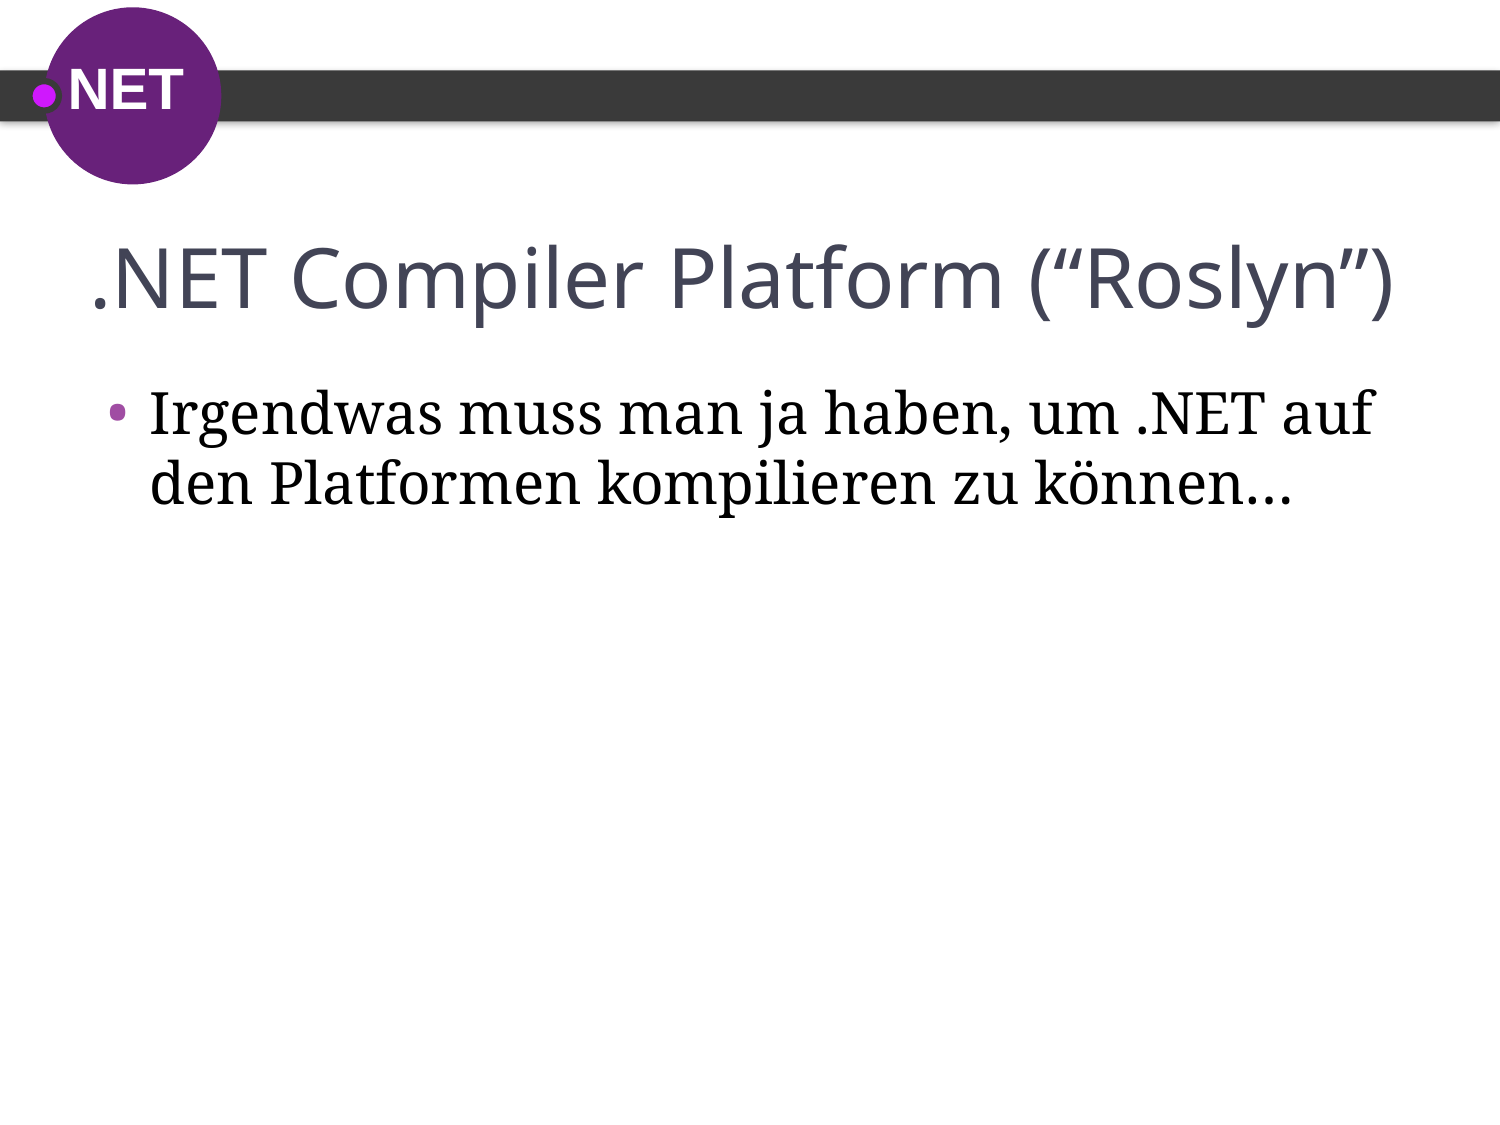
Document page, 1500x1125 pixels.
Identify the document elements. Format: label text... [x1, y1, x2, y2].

title .NET Compiler Platform (“Roslyn”) [75, 187, 1425, 363]
list Irgendwas muss man ja haben, um .NET auf den Platformen kompilieren zu können… [75, 368, 1425, 1079]
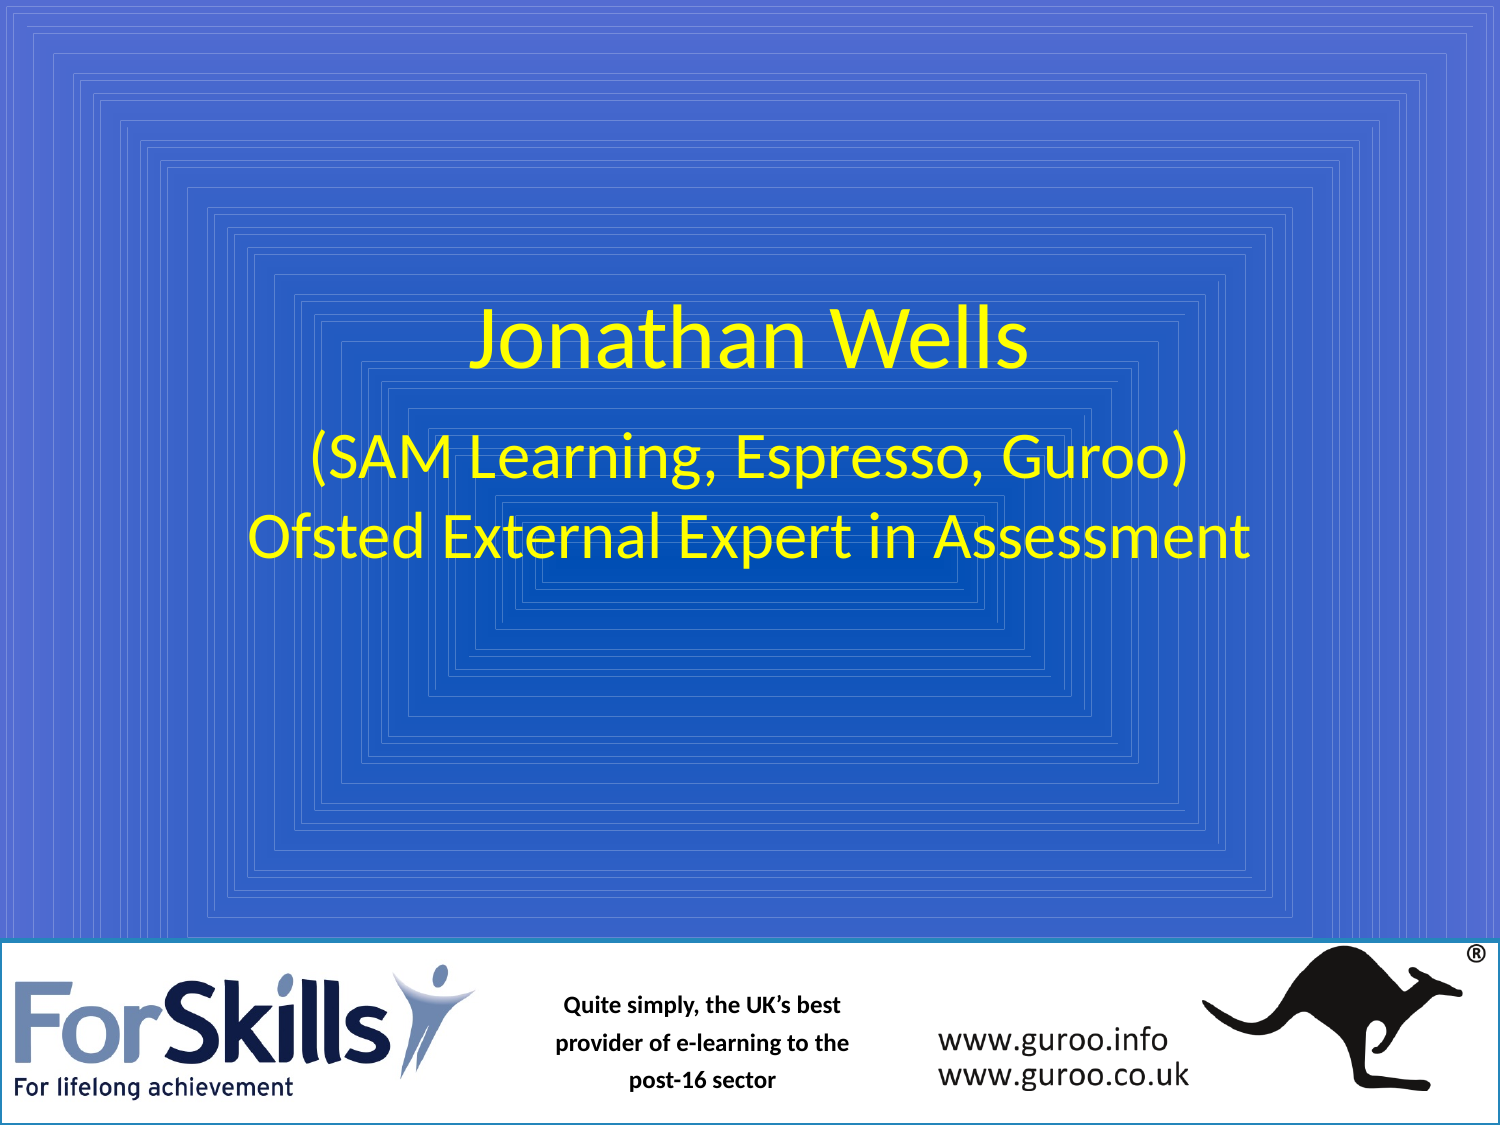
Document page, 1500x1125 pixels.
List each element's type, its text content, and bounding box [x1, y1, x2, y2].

____

*Problem to work on*: Set down the material once more, exactly, with the pictures omitted.

*Exercise answer*:
Document page, 1500x1125 pixels.
Identify the document elements. Format: label text... [x1, y1, x2, y2].

title .NET Compiler Platform (“Roslyn”) [75, 187, 1425, 363]
list Irgendwas muss man ja haben, um .NET auf den Platformen kompilieren zu können… [75, 368, 1425, 1079]
Document page, 1500x1125 pixels.
List each element's type, its text content, and bounding box [x1, y1, x2, y2].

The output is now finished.